Count the lines of the data below that include the string "pixels", and provide nothing but the result.

**Exercise material**:
***
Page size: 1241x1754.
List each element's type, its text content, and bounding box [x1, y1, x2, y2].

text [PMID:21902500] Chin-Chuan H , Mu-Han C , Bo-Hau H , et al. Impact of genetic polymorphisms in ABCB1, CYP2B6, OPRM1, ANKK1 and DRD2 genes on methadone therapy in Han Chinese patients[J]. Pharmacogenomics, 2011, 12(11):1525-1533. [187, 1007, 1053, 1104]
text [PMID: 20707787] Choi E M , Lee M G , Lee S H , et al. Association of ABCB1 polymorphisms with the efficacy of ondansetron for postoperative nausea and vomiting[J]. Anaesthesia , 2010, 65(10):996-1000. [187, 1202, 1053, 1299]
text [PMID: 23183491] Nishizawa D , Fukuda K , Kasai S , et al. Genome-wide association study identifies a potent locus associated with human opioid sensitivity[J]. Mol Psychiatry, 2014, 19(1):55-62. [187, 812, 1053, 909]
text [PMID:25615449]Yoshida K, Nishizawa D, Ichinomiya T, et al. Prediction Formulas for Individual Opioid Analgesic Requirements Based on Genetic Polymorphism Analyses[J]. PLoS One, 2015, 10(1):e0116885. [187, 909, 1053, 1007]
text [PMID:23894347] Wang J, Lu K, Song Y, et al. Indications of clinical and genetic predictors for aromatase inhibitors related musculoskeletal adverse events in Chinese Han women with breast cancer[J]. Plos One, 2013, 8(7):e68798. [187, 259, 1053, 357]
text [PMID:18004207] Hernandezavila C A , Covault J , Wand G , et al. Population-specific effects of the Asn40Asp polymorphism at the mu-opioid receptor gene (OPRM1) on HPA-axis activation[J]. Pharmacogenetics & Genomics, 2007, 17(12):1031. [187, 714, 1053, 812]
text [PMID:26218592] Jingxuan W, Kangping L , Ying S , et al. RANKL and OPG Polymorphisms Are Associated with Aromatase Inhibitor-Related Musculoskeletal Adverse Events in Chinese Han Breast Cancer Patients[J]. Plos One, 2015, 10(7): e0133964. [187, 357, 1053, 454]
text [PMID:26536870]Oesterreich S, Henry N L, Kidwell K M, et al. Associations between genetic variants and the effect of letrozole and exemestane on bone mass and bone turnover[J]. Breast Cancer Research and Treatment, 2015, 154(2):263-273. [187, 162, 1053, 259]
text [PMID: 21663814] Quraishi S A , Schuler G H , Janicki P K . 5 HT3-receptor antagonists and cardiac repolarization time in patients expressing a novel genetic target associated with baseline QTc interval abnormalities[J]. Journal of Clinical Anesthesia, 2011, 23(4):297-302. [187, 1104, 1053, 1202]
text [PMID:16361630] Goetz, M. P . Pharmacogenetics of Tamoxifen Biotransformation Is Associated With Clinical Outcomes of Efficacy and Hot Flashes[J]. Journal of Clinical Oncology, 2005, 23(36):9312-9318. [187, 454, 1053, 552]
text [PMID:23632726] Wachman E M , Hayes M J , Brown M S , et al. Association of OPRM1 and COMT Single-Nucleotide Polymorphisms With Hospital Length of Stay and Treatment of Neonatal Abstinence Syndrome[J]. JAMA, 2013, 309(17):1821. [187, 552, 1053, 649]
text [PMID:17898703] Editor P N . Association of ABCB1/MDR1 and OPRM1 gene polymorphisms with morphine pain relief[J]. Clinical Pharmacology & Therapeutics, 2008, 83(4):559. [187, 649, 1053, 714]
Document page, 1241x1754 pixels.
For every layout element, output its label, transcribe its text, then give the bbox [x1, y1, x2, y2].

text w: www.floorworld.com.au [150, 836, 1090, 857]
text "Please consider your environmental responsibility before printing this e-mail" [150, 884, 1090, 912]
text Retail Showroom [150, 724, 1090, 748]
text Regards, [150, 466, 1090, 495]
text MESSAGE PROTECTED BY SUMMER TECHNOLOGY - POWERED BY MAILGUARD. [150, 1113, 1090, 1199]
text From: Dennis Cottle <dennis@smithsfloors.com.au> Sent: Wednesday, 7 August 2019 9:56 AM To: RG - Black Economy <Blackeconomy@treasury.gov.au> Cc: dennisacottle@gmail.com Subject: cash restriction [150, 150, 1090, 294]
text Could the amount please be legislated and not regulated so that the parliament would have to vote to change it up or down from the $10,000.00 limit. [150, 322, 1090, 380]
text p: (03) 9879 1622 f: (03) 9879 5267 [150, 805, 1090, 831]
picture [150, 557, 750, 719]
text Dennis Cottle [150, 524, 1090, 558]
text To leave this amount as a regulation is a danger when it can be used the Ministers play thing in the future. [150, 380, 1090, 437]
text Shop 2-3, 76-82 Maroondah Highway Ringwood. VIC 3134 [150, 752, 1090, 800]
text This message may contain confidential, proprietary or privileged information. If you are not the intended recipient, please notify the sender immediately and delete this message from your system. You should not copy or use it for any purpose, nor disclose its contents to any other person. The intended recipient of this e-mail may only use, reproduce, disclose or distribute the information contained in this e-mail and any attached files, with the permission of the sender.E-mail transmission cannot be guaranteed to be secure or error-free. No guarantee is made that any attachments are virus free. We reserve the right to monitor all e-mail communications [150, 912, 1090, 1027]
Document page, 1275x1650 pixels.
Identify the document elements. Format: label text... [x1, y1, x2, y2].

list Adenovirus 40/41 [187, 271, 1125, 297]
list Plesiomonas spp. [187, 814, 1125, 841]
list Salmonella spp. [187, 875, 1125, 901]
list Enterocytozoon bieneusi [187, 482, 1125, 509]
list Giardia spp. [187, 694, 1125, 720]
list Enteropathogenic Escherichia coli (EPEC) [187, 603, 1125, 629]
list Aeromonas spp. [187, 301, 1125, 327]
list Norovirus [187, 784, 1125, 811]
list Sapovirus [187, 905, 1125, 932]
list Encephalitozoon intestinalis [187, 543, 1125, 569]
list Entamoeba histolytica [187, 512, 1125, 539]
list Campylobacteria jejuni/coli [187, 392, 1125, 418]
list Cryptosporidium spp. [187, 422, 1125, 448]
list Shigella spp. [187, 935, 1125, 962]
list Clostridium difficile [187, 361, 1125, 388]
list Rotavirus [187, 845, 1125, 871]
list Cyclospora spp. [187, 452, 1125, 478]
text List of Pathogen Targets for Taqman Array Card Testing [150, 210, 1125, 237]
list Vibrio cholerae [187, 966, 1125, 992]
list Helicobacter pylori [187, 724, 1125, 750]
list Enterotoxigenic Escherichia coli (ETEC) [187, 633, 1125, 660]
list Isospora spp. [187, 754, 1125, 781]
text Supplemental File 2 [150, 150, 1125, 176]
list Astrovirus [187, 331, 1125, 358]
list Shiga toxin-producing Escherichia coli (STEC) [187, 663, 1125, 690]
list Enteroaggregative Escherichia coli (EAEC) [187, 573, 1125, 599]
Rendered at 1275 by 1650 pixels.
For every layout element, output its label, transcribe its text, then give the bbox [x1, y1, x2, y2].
***
**Answer to this task**:
3